• _Records provided_
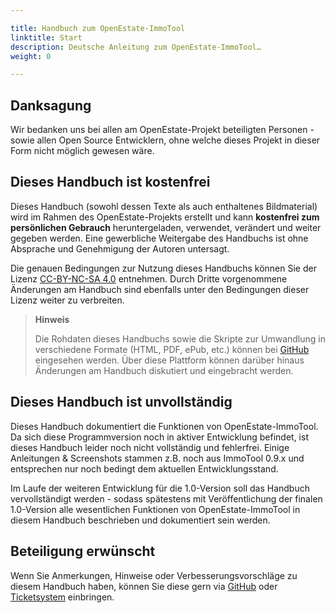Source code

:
 ```yaml
---

title: Handbuch zum OpenEstate-ImmoTool
linktitle: Start
description: Deutsche Anleitung zum OpenEstate-ImmoTool…
weight: 0

---
```



## Danksagung

Wir bedanken uns bei allen am OpenEstate-Projekt beteiligten Personen - sowie allen Open Source Entwicklern, ohne welche dieses Projekt in dieser Form nicht möglich gewesen wäre.


## Dieses Handbuch ist kostenfrei

Dieses Handbuch (sowohl dessen Texte als auch enthaltenes Bildmaterial) wird im Rahmen des OpenEstate-Projekts erstellt und kann **kostenfrei zum persönlichen Gebrauch** heruntergeladen, verwendet, verändert und weiter gegeben werden. Eine gewerbliche Weitergabe des Handbuchs ist ohne Absprache und Genehmigung der Autoren untersagt.

Die genauen Bedingungen zur Nutzung dieses Handbuchs können Sie der Lizenz [CC-BY-NC-SA 4.0](https://creativecommons.org/licenses/by-nc-sa/4.0/deed.de) entnehmen. Durch Dritte vorgenommene Änderungen am Handbuch sind ebenfalls unter den Bedingungen dieser Lizenz weiter zu verbreiten.

> **Hinweis**
>
> Die Rohdaten dieses Handbuchs sowie die Skripte zur Umwandlung in verschiedene Formate (HTML, PDF, ePub, etc.) können bei [GitHub](https://github.com/OpenEstate/OpenEstate-Tool-Manual/) eingesehen werden. Über diese Plattform können darüber hinaus Änderungen am Handbuch diskutiert und eingebracht werden.


## Dieses Handbuch ist unvollständig

Dieses Handbuch dokumentiert die Funktionen von OpenEstate-ImmoTool. Da sich diese Programmversion noch in aktiver Entwicklung befindet, ist dieses Handbuch leider noch nicht vollständig und fehlerfrei. Einige Anleitungen & Screenshots stammen z.B. noch aus ImmoTool 0.9.x und entsprechen nur noch bedingt dem aktuellen Entwicklungsstand.

Im Laufe der weiteren Entwicklung für die 1.0-Version soll das Handbuch vervollständigt werden - sodass spätestens mit Veröffentlichung der finalen 1.0-Version alle wesentlichen Funktionen von OpenEstate-ImmoTool in diesem Handbuch beschrieben und dokumentiert sein werden.


## Beteiligung erwünscht

Wenn Sie Anmerkungen, Hinweise oder Verbesserungsvorschläge zu diesem Handbuch haben, können Sie diese gern via [GitHub](https://github.com/OpenEstate/OpenEstate-Tool-Manual/) oder [Ticketsystem](http://dev.openestate.org/tickets/) einbringen.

• _Problem details_
Reproduce the material in full, word for word, and omit the pictures.

• _Exercise response_
Source code

:
 ```yaml
---

title: Handbuch zum OpenEstate-ImmoTool
linktitle: Start
description: Deutsche Anleitung zum OpenEstate-ImmoTool…
weight: 0

---
```



## Danksagung

Wir bedanken uns bei allen am OpenEstate-Projekt beteiligten Personen - sowie allen Open Source Entwicklern, ohne welche dieses Projekt in dieser Form nicht möglich gewesen wäre.


## Dieses Handbuch ist kostenfrei

Dieses Handbuch (sowohl dessen Texte als auch enthaltenes Bildmaterial) wird im Rahmen des OpenEstate-Projekts erstellt und kann **kostenfrei zum persönlichen Gebrauch** heruntergeladen, verwendet, verändert und weiter gegeben werden. Eine gewerbliche Weitergabe des Handbuchs ist ohne Absprache und Genehmigung der Autoren untersagt.

Die genauen Bedingungen zur Nutzung dieses Handbuchs können Sie der Lizenz [CC-BY-NC-SA 4.0](https://creativecommons.org/licenses/by-nc-sa/4.0/deed.de) entnehmen. Durch Dritte vorgenommene Änderungen am Handbuch sind ebenfalls unter den Bedingungen dieser Lizenz weiter zu verbreiten.

> **Hinweis**
>
> Die Rohdaten dieses Handbuchs sowie die Skripte zur Umwandlung in verschiedene Formate (HTML, PDF, ePub, etc.) können bei [GitHub](https://github.com/OpenEstate/OpenEstate-Tool-Manual/) eingesehen werden. Über diese Plattform können darüber hinaus Änderungen am Handbuch diskutiert und eingebracht werden.


## Dieses Handbuch ist unvollständig

Dieses Handbuch dokumentiert die Funktionen von OpenEstate-ImmoTool. Da sich diese Programmversion noch in aktiver Entwicklung befindet, ist dieses Handbuch leider noch nicht vollständig und fehlerfrei. Einige Anleitungen & Screenshots stammen z.B. noch aus ImmoTool 0.9.x und entsprechen nur noch bedingt dem aktuellen Entwicklungsstand.

Im Laufe der weiteren Entwicklung für die 1.0-Version soll das Handbuch vervollständigt werden - sodass spätestens mit Veröffentlichung der finalen 1.0-Version alle wesentlichen Funktionen von OpenEstate-ImmoTool in diesem Handbuch beschrieben und dokumentiert sein werden.


## Beteiligung erwünscht

Wenn Sie Anmerkungen, Hinweise oder Verbesserungsvorschläge zu diesem Handbuch haben, können Sie diese gern via [GitHub](https://github.com/OpenEstate/OpenEstate-Tool-Manual/) oder [Ticketsystem](http://dev.openestate.org/tickets/) einbringen.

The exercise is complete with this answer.